**ЧТО ТРЕБУЕТСЯ:**
• A. Ответьте по тексту о Пушкине и Вольтере:
(i) Представителем какой эпохи назван Ариосто?
(ii) Из скольких «песен» состоит «Девственница»?
(iii) От кого Вольтер иронически отрекается в начале поэмы?
• B. Повторите слово в слово ту часть текста о Пушкине и Вольтере, которая начинается со слов, содержащих «О ты, певец», и заканчивается словами «из модных рифмачей.».
• C. Продолжите текст о Пушкине и Вольтере, начав сразу после его последних строк.

**ИСХОДНЫЙ ТЕКСТ:**
Очень важное, на наш взгляд, заявление, которое свидетельствует, какие кардинальные изменения произошли во внутреннем мире великого поэта. От слепого юношеского подражания своему кумиру в начале жизни до горького признания разрушительной силы его цинизма, или кинизма. Но Вольтер в данном случае нам будет интересен тем, что во многом именно через него молодой Пушкин и смог рассмотреть и проникнуться очарованием поэзии Ариосто как представителя позднего итальянского Возрождения, с одной стороны, а с другой – прекрасного продолжателя и интерпретатора общеевропейского рыцарского средневекового эпоса. Так, через слепое юношеское подражание главному цинику Европы Вольтеру во многом благодаря Пушкину в русскую литературу девятнадцатого века буквально ворвалась стихия литературного прошлого западного мира, того самого прошлого, без которого не было бы нашего национального самобытного романа «Евгений Онегин». О связи «Онегина» и «Неистового Роланда» мы поговорим немного позднее. А пока все-таки Вольтер.

Его «Девственница» написана силлабическим двенадцатисложником, однако в отличие от классического эпоса (в том числе, например, «Генриады» самого Вольтера), где рифмующие строки объединяются попарно (александрийский стих), в поэме рифмовка вольная, что придает рассказу большую естественность и непринужденность. Поэма состоит из 21 «песни» (chants). В начале (эти строки переведены Пушкиным) Вольтер иронически отрекается от Шаплена:

О ты, певец сей чудотворной девы,
Седой певец, чьи хриплые напевы,
Нестройный ум и бестолковый вкус
В былые дни бесили нежных муз,
Хотел бы ты, о стихотворец хилый,
Почтить меня скрыпицею своей,
Да не хочу. Отдай ее, мой милый,
Кому-нибудь из модных рифмачей.

**БЛОК ДАННЫХ:**
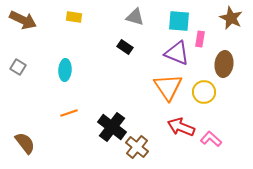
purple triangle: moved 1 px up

**ОТВЕТЫ ПО ЗАДАНИЯМ:**
• A.
(i) Позднего итальянского Возрождения.
(ii) Из 21 «песни».
(iii) От Шаплена.

• B.
О ты, певец сей чудотворной девы,
Седой певец, чьи хриплые напевы,
Нестройный ум и бестолковый вкус
В былые дни бесили нежных муз,
Хотел бы ты, о стихотворец хилый,
Почтить меня скрыпицею своей,
Да не хочу. Отдай ее, мой милый,
Кому-нибудь из модных рифмачей.

• C.
Вольтер травестирует сюжет девы-воительницы, выпячивая его эротический подтекст – «под юбкою» Жанны хранится «ключ от осаждаемого Орлеана и от судеб всей Франции». Враги Франции охотятся за девственностью Жанны, не отстают от них в разврате и окружающие Жанну французские служители церкви всех уровней; она дает им отпор то при помощи кулаков, как деревенская девица, то различных уловок. На ее невинность посягает даже осел, что совсем уж выходит за рамки всякого приличия:

Трубя, красуясь, изгибая шею.
Уже подседлан он и взнуздан был,
Пленяя блеском золотых удил,
Копытом в нетерпенье землю роя,
Как лучший конь фракийского героя;
Сверкали крылья на его спине,
На них летал он часто в вышине.
Так некогда Пегас в полях небесных
Носил на крупе девять дев чудесных,
И Гиппогриф, летая на луну,
Астольфа мчал в священную страну.
Ты хочешь знать, кем был осел тот странный,
Подставивший крестец свой для Иоанны?
Об этом я потом упомяну,
Пока же я тебя предупреждаю,
Что тот осел довольно близок к раю.[9 - Вольтер. Орлеанская девственница. Политиздат Украины, 1989.]

Как мы видим, в этом отрывке Вольтер упоминает одного из главных героев поэмы Ариосто «Неистовый Роланд», а знаменитый Гиппогриф в дальнейшем в русской литературе превратится в такой любимый народом образ, как конек-горбунок.